§ JOB: Starting at the first line of the records and stopping at the line that contains "e Banana é perfeita", transcribe every line exactly and leave out the pictures.

§ EXERCISE MATERIALS:

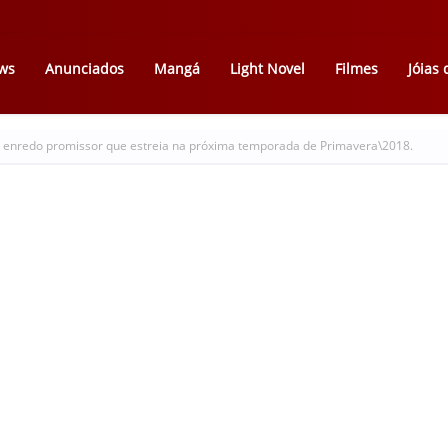
ws
Anunciados
Mangá
Light Novel
Filmes
Jóias
 enredo promissor que estreia na próxima temporada de Primavera\2018.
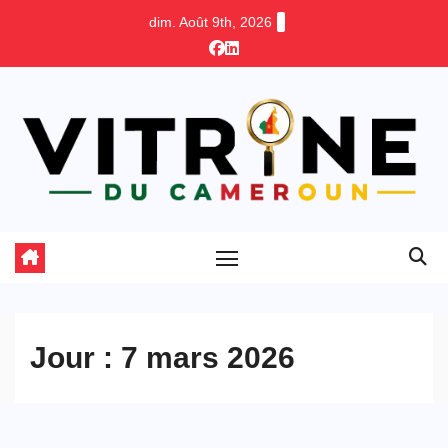
Skip
dim. Août 9th, 2026
to
content
Jour :
7 mars 2026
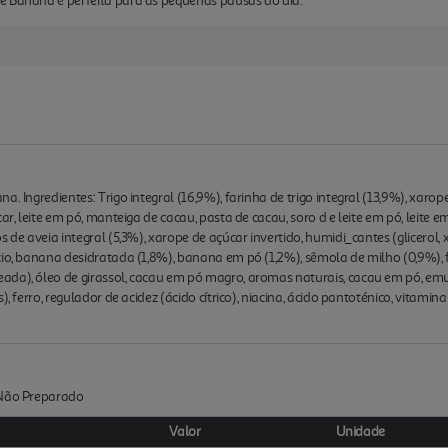
e Banana é perfeita para as pequenas pausas do dia.
. Ingredientes: Trigo integral (16,9%), farinha de trigo integral (13,9%), xarope
ar, leite em pó, manteiga de cacau, pasta de cacau, soro d e leite em pó, leite 
 de aveia integral (5,3%), xarope de açúcar invertido, humidi_cantes (glicerol, 
io, banana desidratada (1,8%), banana em pó (1,2%), sêmola de milho (0,9%), fa
da), óleo de girassol, cacau em pó magro, aromas naturais, cacau em pó, emuls
, ferro, regulador de acidez (ácido cítrico), niacina, ácido pantoténico, vitamina
:Não Preparado
Valor
Unidade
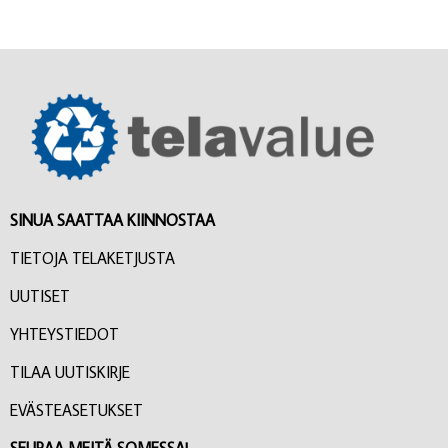
SINUA SAATTAA KIINNOSTAA
TIETOJA TELAKETJUSTA
UUTISET
YHTEYSTIEDOT
TILAA UUTISKIRJE
EVÄSTEASETUKSET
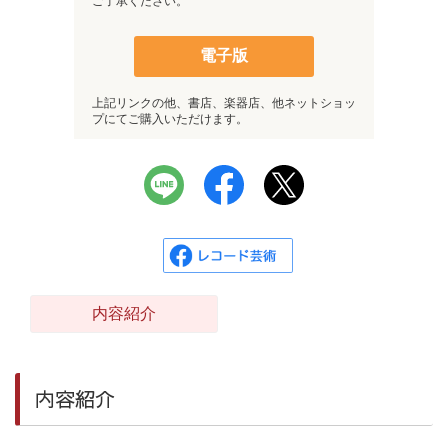
ご了承ください。
電子版
上記リンクの他、書店、楽器店、他ネットショッ
プにてご購入いただけます。
内容紹介
内容紹介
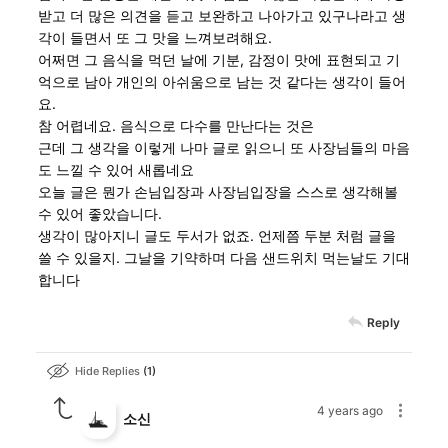
받고 더 많은 의견을 듣고 보완하고 나아가고 있구나라고 생
각이 들면서 또 그 맛을 느껴보려해요.
어쩌면 그 음식을 먹던 날에 기분, 감정이 맛에 표현되고 기
억으로 남아 개인의 아쉬움으로 남는 것 같다는 생각이 들어
요.
참 어렵네요. 음식으로 다수를 만난다는 것은
근데 그 생각을 이렇게 나마 글로 읽으니 또 사장님들의 마음
도 느낄 수 있어 새롭네요
오늘 글은 뭔가 손님입장과 사장님입장을 스스로 생각해볼
수 있어 좋았습니다.
생각이 많아지니 글도 두서가 없죠. 언제쯤 두분 처럼 글을
쓸 수 있을지. 그날을 기약하며 다음 샌드위치 먹는날도 기대
합니다
Reply
Hide Replies
1
4 years ago
소신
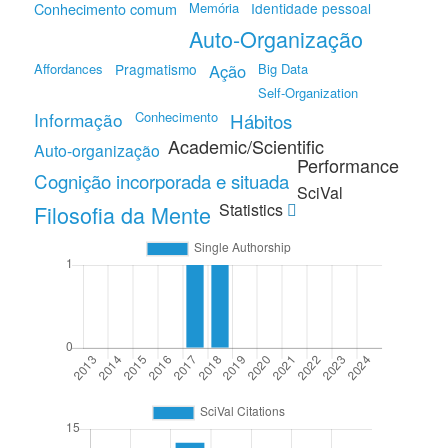
Conhecimento comum
Memória
Identidade pessoal
Auto-Organização
Affordances
Pragmatismo
Ação
Big Data
Self-Organization
Informação
Conhecimento
Hábitos
Academic/Scientific
Auto-organização
Performance
Cognição incorporada e situada
SciVal
Statistics
Filosofia da Mente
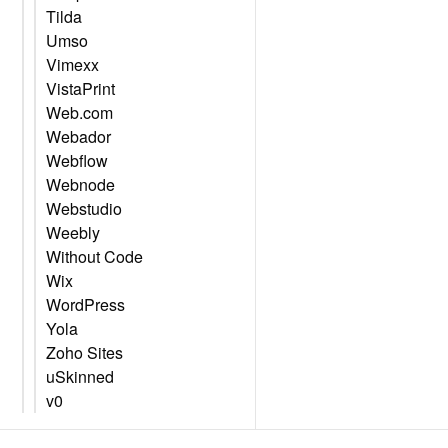
Tilda
Umso
Vimexx
VistaPrint
Web.com
Webador
Webflow
Webnode
Webstudio
Weebly
Without Code
Wix
WordPress
Yola
Zoho Sites
uSkinned
v0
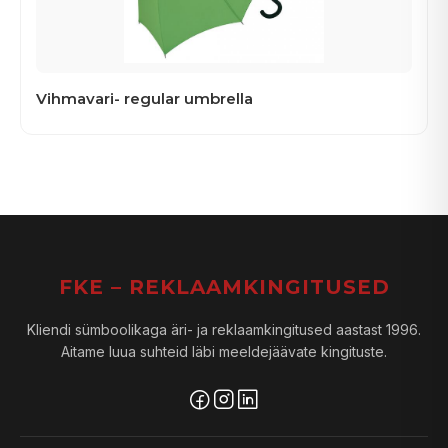
Vihmavari- regular umbrella
FKE – REKLAAMKINGITUSED
Kliendi sümboolikaga äri- ja reklaamkingitused aastast 1996.
Aitame luua suhteid läbi meeldejäävate kingituste.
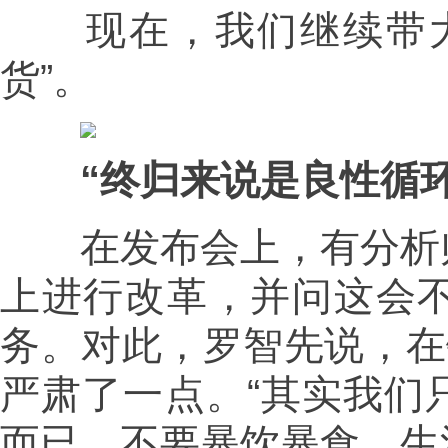
现在，我们继续带大
货”。
“终归来说是良性循环
在发布会上，有分析师
上进行改革，并问这会
务。对此，罗智先说，在
严肃了一点。“其实我们
而已，不要暴饮暴食，生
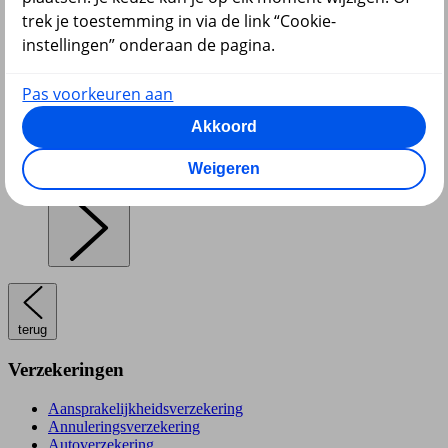
trek je toestemming in via de link “Cookie-
instellingen” onderaan de pagina.
Pensioen en lijfrente
Pas voorkeuren aan
Akkoord
Weigeren
Hypotheek
terug
Verzekeringen
Aansprakelijkheidsverzekering
Annuleringsverzekering
Autoverzekering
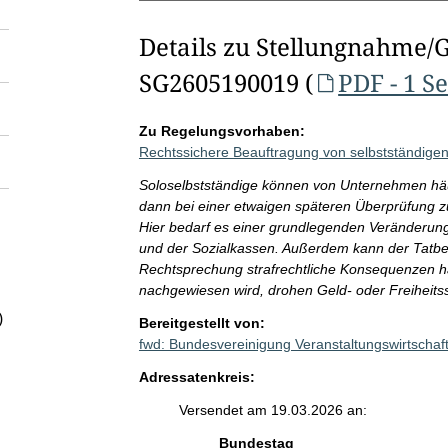
Details zu Stellungnahme/
SG2605190019 (
PDF - 1 Se
Zu Regelungsvorhaben:
Rechtssichere Beauftragung von selbstständige
Soloselbstständige können von Unternehmen häuf
dann bei einer etwaigen späteren Überprüfung z
Hier bedarf es einer grundlegenden Veränderung
und der Sozialkassen. Außerdem kann der Tatbes
Rechtsprechung strafrechtliche Konsequenzen h
nachgewiesen wird, drohen Geld- oder Freiheitss
)
Bereitgestellt von:
fwd: Bundesvereinigung Veranstaltungswirtschaf
Adressatenkreis:
Versendet am 19.03.2026 an:
Bundestag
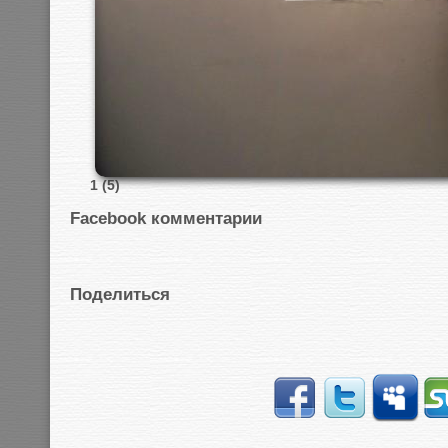
1 (5)
Facebook комментарии
Поделиться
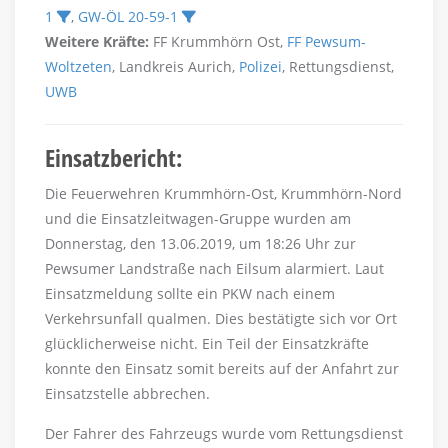
1
,
GW-ÖL 20-59-1
Weitere Kräfte:
FF Krummhörn Ost,
FF Pewsum-
Woltzeten
, Landkreis Aurich,
Polizei
, Rettungsdienst,
UWB
Einsatzbericht:
Die Feuerwehren Krummhörn-Ost, Krummhörn-Nord
und die Einsatzleitwagen-Gruppe wurden am
Donnerstag, den 13.06.2019, um 18:26 Uhr zur
Pewsumer Landstraße nach Eilsum alarmiert. Laut
Einsatzmeldung sollte ein PKW nach einem
Verkehrsunfall qualmen. Dies bestätigte sich vor Ort
glücklicherweise nicht. Ein Teil der Einsatzkräfte
konnte den Einsatz somit bereits auf der Anfahrt zur
Einsatzstelle abbrechen.
Der Fahrer des Fahrzeugs wurde vom Rettungsdienst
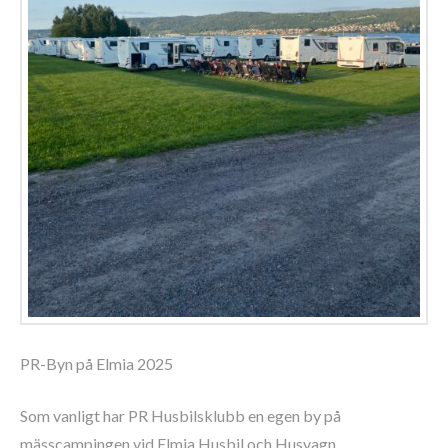
PR-Byn på Elmia 2025
Som vanligt har PR Husbilsklubb en egen by på
mässcampingen vid Elmia Husbil och Husvagn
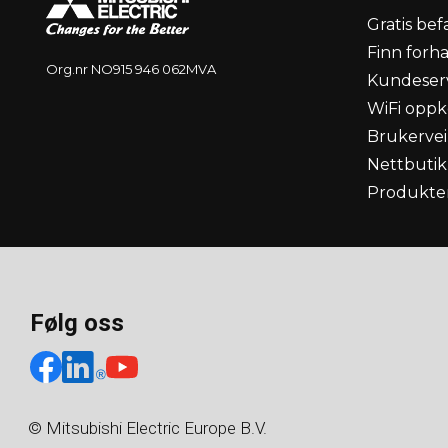
Gratis bef
Finn forh
Org.nr NO915 946 062MVA
Kundeser
WiFi oppk
Brukervei
Nettbutik
Produkter
Følg oss
© Mitsubishi Electric Europe B.V.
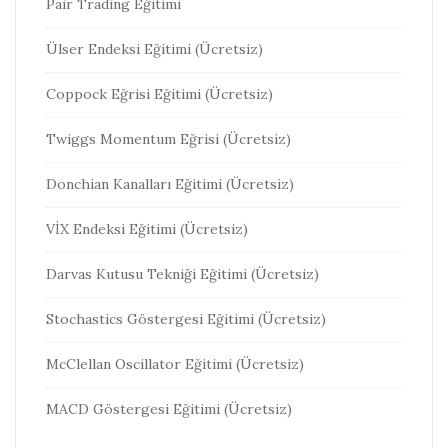
Pair Trading Eğitimi
Ülser Endeksi Eğitimi (Ücretsiz)
Coppock Eğrisi Eğitimi (Ücretsiz)
Twiggs Momentum Eğrisi (Ücretsiz)
Donchian Kanalları Eğitimi (Ücretsiz)
VİX Endeksi Eğitimi (Ücretsiz)
Darvas Kutusu Tekniği Eğitimi (Ücretsiz)
Stochastics Göstergesi Eğitimi (Ücretsiz)
McClellan Oscillator Eğitimi (Ücretsiz)
MACD Göstergesi Eğitimi (Ücretsiz)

§ TASK ANSWER:
ws
Anunciados
Mangá
Light Novel
Filmes
Jóias
 enredo promissor que estreia na próxima temporada de Primavera\2018.
Skip
dim. Août 9th, 2026
to
content
Jour :
7 mars 2026
e Banana é perfeita para as pequenas pausas do dia.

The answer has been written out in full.